Une histoire à soi est un documentaire consacré à l’adoption internationale. La réalisatrice Amandine Gay, après un appel à contributions, a rencontré près d’une centaine d’enfants adoptés et a écouté leurs histoires de vies. Elle s’est focalisée sur cinq d’entre eux, qui disposaient de suffisamment d’archives pour illustrer leur discours : Anne-Charlotte, Joohee, Céline, Niyongira, Mathieu, respectivement originaires d’Australie, de Corée du Sud, du Sri Lanka, du Rwanda et du Brésil.
Documentariste engagée, afro-féministe et LGBT, Amandine Gay avait réalisé en 2017 Ouvrir la voix, portrait kaléidoscopique de vingt-quatre femmes noires racontant face caméra les discriminations racistes et sexistes dont elles sont victimes. Son second documentaire est aussi intelligent que le premier. Il emprunte une forme différente : aux interviews face caméra, Amandine Gay préfère utiliser le fonds d’archives très riche que chacun des témoins a conservé de son enfance.

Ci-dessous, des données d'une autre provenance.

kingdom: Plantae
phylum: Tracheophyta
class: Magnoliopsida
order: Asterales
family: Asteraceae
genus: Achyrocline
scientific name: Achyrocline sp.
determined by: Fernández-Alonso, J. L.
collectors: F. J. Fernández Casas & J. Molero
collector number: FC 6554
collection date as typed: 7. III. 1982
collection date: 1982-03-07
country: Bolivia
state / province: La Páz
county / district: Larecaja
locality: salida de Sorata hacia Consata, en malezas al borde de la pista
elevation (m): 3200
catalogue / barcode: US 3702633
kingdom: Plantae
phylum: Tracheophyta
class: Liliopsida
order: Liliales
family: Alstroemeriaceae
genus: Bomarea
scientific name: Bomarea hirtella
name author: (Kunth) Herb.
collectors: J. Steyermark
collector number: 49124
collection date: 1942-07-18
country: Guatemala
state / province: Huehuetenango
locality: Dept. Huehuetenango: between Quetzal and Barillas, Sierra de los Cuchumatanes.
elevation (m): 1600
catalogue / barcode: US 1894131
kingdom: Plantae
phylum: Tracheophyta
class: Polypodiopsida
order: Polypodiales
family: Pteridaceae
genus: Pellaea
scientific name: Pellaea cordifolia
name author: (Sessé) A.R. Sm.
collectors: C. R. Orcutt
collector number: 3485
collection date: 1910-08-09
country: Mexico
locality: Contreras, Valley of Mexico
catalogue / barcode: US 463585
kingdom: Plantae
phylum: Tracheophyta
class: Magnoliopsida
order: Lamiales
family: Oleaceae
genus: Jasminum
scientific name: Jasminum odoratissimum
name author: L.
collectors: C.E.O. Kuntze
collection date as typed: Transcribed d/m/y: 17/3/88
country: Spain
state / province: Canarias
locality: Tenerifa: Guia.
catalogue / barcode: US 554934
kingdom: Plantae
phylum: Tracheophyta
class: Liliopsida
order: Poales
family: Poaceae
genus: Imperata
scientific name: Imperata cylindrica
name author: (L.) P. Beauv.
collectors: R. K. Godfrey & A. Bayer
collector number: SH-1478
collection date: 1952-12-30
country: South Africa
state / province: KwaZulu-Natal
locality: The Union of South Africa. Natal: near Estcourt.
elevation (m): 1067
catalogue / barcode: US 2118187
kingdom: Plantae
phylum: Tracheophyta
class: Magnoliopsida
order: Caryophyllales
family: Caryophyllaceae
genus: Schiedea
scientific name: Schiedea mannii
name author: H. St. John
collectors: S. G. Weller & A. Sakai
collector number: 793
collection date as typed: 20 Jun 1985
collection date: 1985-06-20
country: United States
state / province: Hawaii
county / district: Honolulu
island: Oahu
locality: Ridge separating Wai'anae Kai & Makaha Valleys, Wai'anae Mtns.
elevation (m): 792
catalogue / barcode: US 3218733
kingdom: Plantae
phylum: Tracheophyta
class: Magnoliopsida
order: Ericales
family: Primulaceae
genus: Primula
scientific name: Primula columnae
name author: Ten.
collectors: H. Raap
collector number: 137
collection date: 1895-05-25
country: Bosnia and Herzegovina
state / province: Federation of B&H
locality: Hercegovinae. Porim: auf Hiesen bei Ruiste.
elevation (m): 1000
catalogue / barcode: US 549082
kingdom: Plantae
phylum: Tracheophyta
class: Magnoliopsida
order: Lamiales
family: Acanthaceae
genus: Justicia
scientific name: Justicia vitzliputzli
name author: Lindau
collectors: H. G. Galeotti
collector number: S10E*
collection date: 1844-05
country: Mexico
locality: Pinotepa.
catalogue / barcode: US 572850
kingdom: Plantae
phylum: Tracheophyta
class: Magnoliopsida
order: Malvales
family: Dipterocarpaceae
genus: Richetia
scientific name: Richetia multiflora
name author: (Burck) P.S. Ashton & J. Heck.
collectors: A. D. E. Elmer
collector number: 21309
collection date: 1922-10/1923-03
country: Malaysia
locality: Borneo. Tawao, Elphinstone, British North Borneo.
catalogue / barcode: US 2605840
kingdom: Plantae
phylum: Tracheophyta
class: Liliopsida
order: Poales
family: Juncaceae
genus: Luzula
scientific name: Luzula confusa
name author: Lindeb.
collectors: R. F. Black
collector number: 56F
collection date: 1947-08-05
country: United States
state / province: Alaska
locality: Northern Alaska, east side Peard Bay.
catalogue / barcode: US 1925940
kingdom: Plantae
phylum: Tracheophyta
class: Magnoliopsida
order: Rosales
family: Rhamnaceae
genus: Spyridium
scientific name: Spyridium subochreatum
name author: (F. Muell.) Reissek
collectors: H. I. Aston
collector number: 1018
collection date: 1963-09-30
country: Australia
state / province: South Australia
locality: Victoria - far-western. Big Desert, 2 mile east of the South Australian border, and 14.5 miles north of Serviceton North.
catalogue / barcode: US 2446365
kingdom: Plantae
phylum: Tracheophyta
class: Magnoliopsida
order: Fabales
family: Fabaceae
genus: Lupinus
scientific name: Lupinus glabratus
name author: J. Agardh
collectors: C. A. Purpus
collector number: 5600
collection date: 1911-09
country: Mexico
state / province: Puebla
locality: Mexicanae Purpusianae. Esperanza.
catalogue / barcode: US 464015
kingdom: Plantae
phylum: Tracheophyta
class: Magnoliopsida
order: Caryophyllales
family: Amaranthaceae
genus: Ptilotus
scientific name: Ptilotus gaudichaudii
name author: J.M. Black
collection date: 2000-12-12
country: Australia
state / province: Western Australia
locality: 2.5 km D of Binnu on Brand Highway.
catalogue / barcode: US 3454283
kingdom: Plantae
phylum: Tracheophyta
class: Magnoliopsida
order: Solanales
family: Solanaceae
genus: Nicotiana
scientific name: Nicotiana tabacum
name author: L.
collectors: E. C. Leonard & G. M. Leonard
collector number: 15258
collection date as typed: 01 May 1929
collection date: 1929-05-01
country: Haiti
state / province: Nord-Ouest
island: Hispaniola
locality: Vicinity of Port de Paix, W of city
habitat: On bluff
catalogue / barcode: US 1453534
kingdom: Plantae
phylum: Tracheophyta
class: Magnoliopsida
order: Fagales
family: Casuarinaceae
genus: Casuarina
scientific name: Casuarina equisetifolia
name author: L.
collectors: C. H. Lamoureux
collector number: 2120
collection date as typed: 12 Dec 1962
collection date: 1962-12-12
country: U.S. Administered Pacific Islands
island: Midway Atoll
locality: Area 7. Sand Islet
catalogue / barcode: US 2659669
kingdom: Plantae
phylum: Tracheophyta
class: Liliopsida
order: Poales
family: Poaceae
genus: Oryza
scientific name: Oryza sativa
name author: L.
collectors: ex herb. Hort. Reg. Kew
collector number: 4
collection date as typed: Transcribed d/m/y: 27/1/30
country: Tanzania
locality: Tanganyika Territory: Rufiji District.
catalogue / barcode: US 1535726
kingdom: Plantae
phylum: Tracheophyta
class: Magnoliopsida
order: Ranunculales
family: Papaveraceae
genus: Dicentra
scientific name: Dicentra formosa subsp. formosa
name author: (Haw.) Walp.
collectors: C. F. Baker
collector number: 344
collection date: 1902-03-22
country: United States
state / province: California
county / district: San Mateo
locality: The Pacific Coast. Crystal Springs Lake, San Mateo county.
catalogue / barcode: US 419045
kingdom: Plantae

Le titre de ce documentaire a des accents woolfiens. Une histoire à soi renvoie à Une chambre à soi, le célèbre essai de l’écrivaine anglaise qui décrivait les conditions matérielles indispensables à l’émancipation féminine. Dans le jargon franglais contemporain, on parle désormais d’agentivité : la capacité pour un être à devenir l’agent, le responsable de sa propre vie.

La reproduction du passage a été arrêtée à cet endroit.